**YOUR OBJECTIVE**
From the data underneath, reproduce exactly the stretch that begins at the line with "339 270 1.36" and ends after the line with "100 153 1.99".

--- EXCERPTED RECORDS ---

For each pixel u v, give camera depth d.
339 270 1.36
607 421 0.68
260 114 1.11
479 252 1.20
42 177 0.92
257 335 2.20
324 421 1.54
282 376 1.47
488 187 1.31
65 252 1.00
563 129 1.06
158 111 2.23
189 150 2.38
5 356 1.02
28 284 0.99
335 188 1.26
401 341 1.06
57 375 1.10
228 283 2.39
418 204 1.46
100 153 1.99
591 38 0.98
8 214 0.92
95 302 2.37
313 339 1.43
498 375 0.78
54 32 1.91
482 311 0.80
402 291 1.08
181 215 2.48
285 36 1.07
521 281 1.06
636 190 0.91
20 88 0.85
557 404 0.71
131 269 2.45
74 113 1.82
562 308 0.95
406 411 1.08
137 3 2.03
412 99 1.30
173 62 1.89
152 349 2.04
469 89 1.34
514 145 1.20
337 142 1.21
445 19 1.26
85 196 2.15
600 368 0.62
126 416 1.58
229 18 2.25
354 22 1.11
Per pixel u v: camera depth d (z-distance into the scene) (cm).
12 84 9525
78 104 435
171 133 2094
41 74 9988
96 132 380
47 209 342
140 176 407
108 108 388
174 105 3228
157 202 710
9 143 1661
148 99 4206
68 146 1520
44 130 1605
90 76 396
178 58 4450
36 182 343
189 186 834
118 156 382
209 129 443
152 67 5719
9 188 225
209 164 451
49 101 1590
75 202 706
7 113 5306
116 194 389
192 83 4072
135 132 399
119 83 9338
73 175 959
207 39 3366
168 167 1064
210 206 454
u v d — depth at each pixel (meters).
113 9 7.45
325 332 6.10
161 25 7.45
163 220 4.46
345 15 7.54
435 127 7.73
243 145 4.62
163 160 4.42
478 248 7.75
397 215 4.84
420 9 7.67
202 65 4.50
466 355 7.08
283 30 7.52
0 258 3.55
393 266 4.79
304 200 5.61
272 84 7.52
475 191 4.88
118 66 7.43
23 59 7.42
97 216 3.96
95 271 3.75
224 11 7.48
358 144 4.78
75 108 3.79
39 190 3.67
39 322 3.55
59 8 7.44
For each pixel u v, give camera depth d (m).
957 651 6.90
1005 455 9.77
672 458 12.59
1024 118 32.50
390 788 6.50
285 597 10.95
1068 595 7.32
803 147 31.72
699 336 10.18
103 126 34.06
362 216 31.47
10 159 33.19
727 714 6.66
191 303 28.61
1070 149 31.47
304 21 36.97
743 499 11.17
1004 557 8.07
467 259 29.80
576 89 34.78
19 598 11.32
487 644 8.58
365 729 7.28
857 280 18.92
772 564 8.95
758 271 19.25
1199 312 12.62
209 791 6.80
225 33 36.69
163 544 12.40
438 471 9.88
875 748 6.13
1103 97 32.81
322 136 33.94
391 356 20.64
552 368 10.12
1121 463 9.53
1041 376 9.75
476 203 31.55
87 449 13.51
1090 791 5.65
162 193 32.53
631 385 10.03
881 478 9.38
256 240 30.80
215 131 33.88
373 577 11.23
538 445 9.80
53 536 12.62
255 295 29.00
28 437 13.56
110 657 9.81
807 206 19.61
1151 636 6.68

---

**TASK RESULT**
339 270 1.36
607 421 0.68
260 114 1.11
479 252 1.20
42 177 0.92
257 335 2.20
324 421 1.54
282 376 1.47
488 187 1.31
65 252 1.00
563 129 1.06
158 111 2.23
189 150 2.38
5 356 1.02
28 284 0.99
335 188 1.26
401 341 1.06
57 375 1.10
228 283 2.39
418 204 1.46
100 153 1.99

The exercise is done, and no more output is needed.